Henrike Naumann
Henrike Naumann’s installations reflect socio-political issues on the level of interior design and domestic spaces. She is interested in mechanisms of radicalisation – growing up in East Germany, she than experienced extreme right ideologies in youth culture in the 1990s.
Henrike Naumann (b. 1984 in Zwickau/DE) graduated in stage and costume design from Dresden University of Fine Arts/DE (2008) as well as in set design from the Film University Babelsberg Konrad Wolf/DE (2012). She reflects sociopolitical problems on the level of interior design and domestic space and explores antagonistic political beliefs through the ambivalent aesthetics of personal taste. In her immersive installations she arranges furniture and home decor into scenographic spaces interspersed with video and sound work. Growing up in eastern Germany, Naumann experienced extreme-right ideology as a predominant youth culture in the 1990s. Therefore, she is interested in the mechanisms of radicalization and how they are linked to personal experience. Although rooted in her experiences in Germany, her work addresses the global connectivity of youth cultures and their role in the processes of cultural othering. Nauman lives and works in Berlin/DE.
Naumann’s works have been exhibited among others at: Haus der Kunst, Munich/DE (2019–2020); Museum der Bildenden Künste, Leipzig/DE (2019); Belvedere 21, Vienna/AT (2019); Museum Abteiberg, Mönchengladbach/DE (2018); MMK, Frankfurt am Main/DE (2018); Steirischer Herbst, Graz/AT (2018); Busan Biennale, Busan/KR (2018); Ghetto Biennale, Port-au-Prince/HT (2016); Musée d’Art Contemporain et Multimédia, Kinshasa/CG (2016).
The following artwork will be shown as part of the EVROVIZION.CROSSING STORIES AND SPACES project:
TRIANGULAR STORIES, 2012–2018, mixed-media installation, comprising various furniture and accessories, two videos: TERROR and AMNESIA, each 4:3, colour, sound, 15'24'', Bratislava/SK, 2018.
© Henrike Naumann
In her work TRIANGULAR STORIES, Henrike Naumann arranges various items of furniture and interior décor from the 1990s to create a room in which the two video works TERROR and AMNESIA are shown. By means of what are purportedly two VHS home videos, Naumann transports the viewer into the lifeworld of teenagers in 1992. In each of these videos, the action is centred on a group of three adolescents. The first video reflects the hedonistic lifestyle of the young party generation of the early 1990s: drugs and partying to excess on Ibiza until a state of unconsciousness is reached - AMNESIA. The second video is set in Jena, a city in eastern Germany.

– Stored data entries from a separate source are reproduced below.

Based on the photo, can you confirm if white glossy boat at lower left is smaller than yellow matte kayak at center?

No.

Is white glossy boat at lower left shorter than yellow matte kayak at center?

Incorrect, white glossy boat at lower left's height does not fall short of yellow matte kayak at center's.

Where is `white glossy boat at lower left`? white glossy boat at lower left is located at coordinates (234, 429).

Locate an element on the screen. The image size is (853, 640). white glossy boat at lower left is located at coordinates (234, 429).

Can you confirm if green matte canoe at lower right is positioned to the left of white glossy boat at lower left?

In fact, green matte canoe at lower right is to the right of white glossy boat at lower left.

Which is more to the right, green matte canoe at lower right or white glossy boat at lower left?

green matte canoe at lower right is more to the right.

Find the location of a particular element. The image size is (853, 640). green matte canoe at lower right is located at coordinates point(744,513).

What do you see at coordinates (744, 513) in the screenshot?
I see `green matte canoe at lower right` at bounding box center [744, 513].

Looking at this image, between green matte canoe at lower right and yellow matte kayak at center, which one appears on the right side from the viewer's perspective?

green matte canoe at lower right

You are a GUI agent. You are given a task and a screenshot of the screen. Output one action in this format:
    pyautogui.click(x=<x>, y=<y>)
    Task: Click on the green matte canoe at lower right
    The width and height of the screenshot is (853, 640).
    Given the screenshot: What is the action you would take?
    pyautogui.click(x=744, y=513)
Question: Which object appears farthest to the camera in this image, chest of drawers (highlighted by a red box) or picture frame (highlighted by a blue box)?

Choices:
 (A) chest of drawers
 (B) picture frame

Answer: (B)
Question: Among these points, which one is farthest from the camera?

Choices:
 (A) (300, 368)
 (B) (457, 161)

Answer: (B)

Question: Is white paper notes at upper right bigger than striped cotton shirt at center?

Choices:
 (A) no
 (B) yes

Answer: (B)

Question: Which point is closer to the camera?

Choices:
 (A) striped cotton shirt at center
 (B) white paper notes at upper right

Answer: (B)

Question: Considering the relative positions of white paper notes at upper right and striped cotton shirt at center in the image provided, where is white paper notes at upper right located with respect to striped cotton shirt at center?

Here, the observer is greeted with violent assaults, shouts of “Sieg Heil” and vandalism - TERROR. In her work, the artist explores her generation’s hedonistic drive to optimise the self and the mechanisms of radicalisation. Neither her groups of three nor her time period were chosen at random. Having grown up in Zwickau, in the 1990s Naumann experienced far-right ideology as the dominant youth culture in eastern Germany. Through her works, she was very quick to respond to what was happening around her – the revival of nationalist violence and the discovery of the NSU underground terrorist network (a core trio comprising Beate Zschäpe, Uwe Böhnhardt and Uwe Mundlos and their considerably larger network of supporters) in Zwickau that, unnoticed, conceived a campaign of rightwing terror and then began acting on these plans in the late 1990s.
This artwork is part of the ifa art collection.